Filet mignon wrapped in bacon, sirloin, ribeye steak, filet mignon parmesan, leg of lamb, flank steak, prime rib, parmesan pork loin, lamb chop, top sirloin, flank steak redux, more lamb, another mignon in bacon. This is what Christopher ate in the first ten minutes of the game. By then, Marcelo had scored his own goal to the sound of a collective gasp, a sound which I imagine resembles the noise produced daily in the heaving abattoirs that have enabled today's feast. Then we're told that service is suspended "for this special event." Undaunted, Christopher concentrates on the game, and celebrates more passionately than anyone when Neymar equalizes. Then, as if from nowhere, a different waiter brings Christopher his own personal plate of victuals, a heaving mess of prime rib and sirloin.

The regular meat service resumes at half time, thank god, because Christopher is quite hungry. As the second half gets going, Christopher notes the beauty of the "Busby Berkeley overhead camera," and screams at some Croat for rolling around on the ground, "Hey, Joan Crawford! Stand up!" Then he laughs because this makes him "sound gay." The game compels him almost more than the meal to the point where the second forty-five minutes features merely more sirloin, prime rib (rare, by command), chicken sausage, flank steak again, top sirloin again, prime rib encore, filet mignon parmesan redux ("yes," Christopher says, "lovely!"). Brazil get their fake penalty, and Christopher screams with joy. There is one more lamb chop and one last plate of sirloin ("rare, rare, rare!" he instructs the waiter), and then Oscar breaks away to toe-poke Brazil's third. Christopher is on his feet screaming, and then once again a few minutes later when he doesn't realize the Oscar goal has just been shown on replay.

I am learning today that my friend Christopher is incredibly passionate about Brazilian soccer, just as he is about meat. A brief menu of what I had managed to ascertain of him before yesterday would have added that he is literary agent; he plays piano expertly, and knows all music as though a savant; that he had once lost a great love in a terrible time, and that he was now in love once again.

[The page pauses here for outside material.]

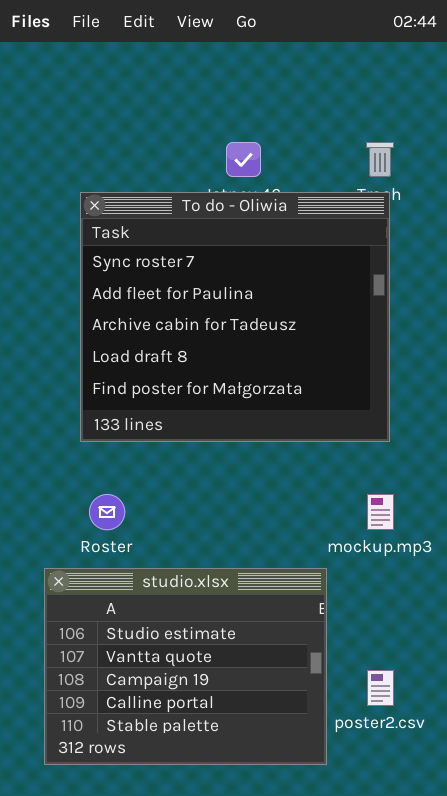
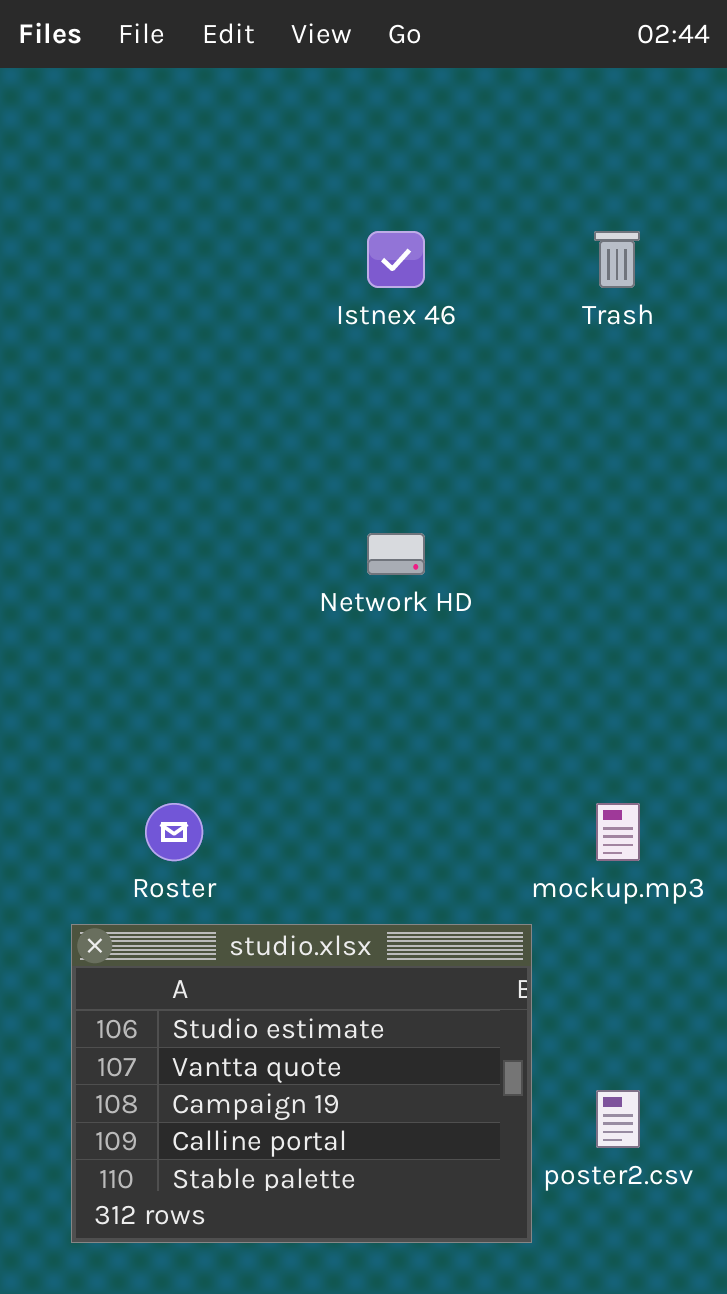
To do - Oliwia: [80,192,390,442] -> none, closed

One last thing I knew. Many Thursdays in 2008 he lay on a gurney at Mount Sinai Beth Israel Comprehensive Cancer Center. He had non-non Hodgkins, and as he sat there each week, he was surrounded by a small army of people who—for want of a better phrase—worship him. There was the writer David Rakoff, sitting at Christopher's feet doing funny monologues and being kindly. David baked every time, cookies that the staff, and the rest of us, ate, while Christopher lay being gently poisoned back to health. Singer Alice Ripley would croon a song to Christopher while we all tried to blubber quietly so as to not upset the rest of the ward. And Christopher's "Sister Wives"—a devoted gang of female friends from across the city—would come by, too, as obsessed with him and his recovery as the rest of us.

Christopher recovered, though Rakoff, by then stoically cancer-challenged himself, did not. Alice went on to win a Tony, and the Sister Wives gave thanks for Christopher's recovery. I managed to get cancer, too, had an operation, swore with guilt, got better. Once in a while, Christopher fasts, then eats meats. He married Augusten on April Fool's Day, 2013. A New York artist, and staunch vegan, Pamela Talese, bought a sirloin and painted it, still life style, as a gift for Christopher's 50th birthday that same year.

Once done, Pamela Talese flung the offending cut into the East River, where it remains.